To mitigate these risks, current practices involve fine-tuning LLMs using datasets focused on safety, and implementing rule-based detectors to identify insecure code patterns. However, these methods have limitations. Fine-tuning can fall short against complex attack prompts and creating quality safety-related data is both costly and resource-consuming. Rule-based systems, on the other hand, may not cover all possible weaknesses, leaving exploitable gaps.
Salesforce Research has introduced a solution to these issues in the form of an innovative framework known as INDICT. This framework aims to increase both the safety and usefulness of code generated by LLMs. INDICT utilizes a two-pronged mechanism involving internal critiques conducted by two different critics, one focusing on safety and the other on helpfulness. This allows for comprehensive feedback that helps refine the model’s output incrementally. The critics are supported by external resources such as code snippets, web searches, and code interpreters, aiding in providing more informed critiques.
The INDICT framework functions through two primary stages: preemptive and post-hoc feedback. The safety critic assesses the potential risks of producing the code while the helpfulness critic ensures the code aligns with the task requirements in the preemptive stage. The post-hoc stage happens after the code is executed, where additional feedback based on the outcomes is given by the critics. This dual-stage structure assures that INDICT not only anticipates possible issues but also learns from execution results to augment future outputs.

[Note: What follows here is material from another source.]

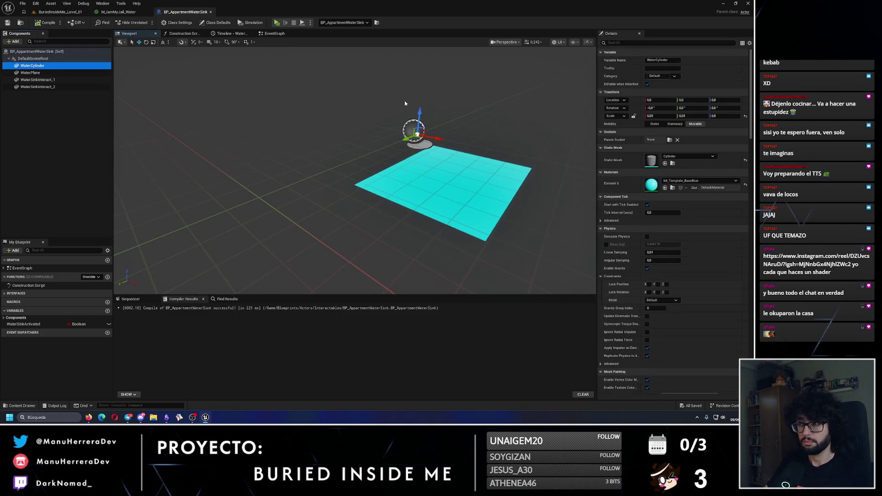
pyautogui.click(684, 181)
pyautogui.write('water')
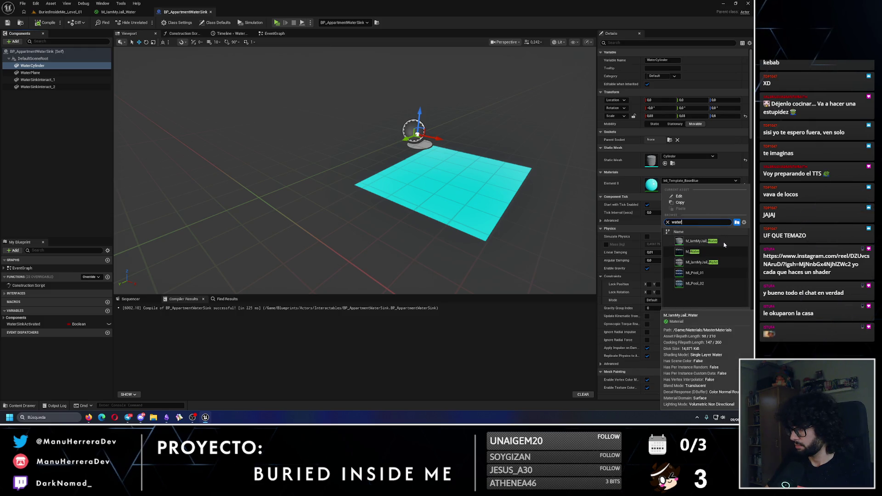
pyautogui.click(700, 262)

INDICT was tested across eight diverse tasks in eight different programming languages using LLMs with parameters varying from seven billion to 70 billion. The results displayed considerable enhancements in both safety and helpfulness metrics. Specifically, it brought a 10% absolute improvement in code quality across all tested models. In the CyberSecEval-1 benchmark, for example, INDICT improved the safety of generated code by up to 30%, with safety measures showing that over 90% of outputs were secure. The useful metric also saw great improvements, with models enhanced by INDICT outperforming top baselines by up to 70%.
The framework’s success lies in its ability to provide detailed, context-aware critiques, enabling LLMs to produce better quality code. By integrating safety and helpful feedback, INDICT ensures that the generated code is both secure and functional. It provides a more robust solution to the challenges faced by LLM-generated code.
In conclusion, RESEARCH’s INDICT presents a remarkable mechanism for boosting the safety and usefulness of LLM-produced code. By employing a double-critic system and utilizing external knowledge sources, INDICT addresses the critical balance between functionality and security. The framework’s exceptional performance across diverse languages suggests it could set new benchmarks for responsible AI in coding.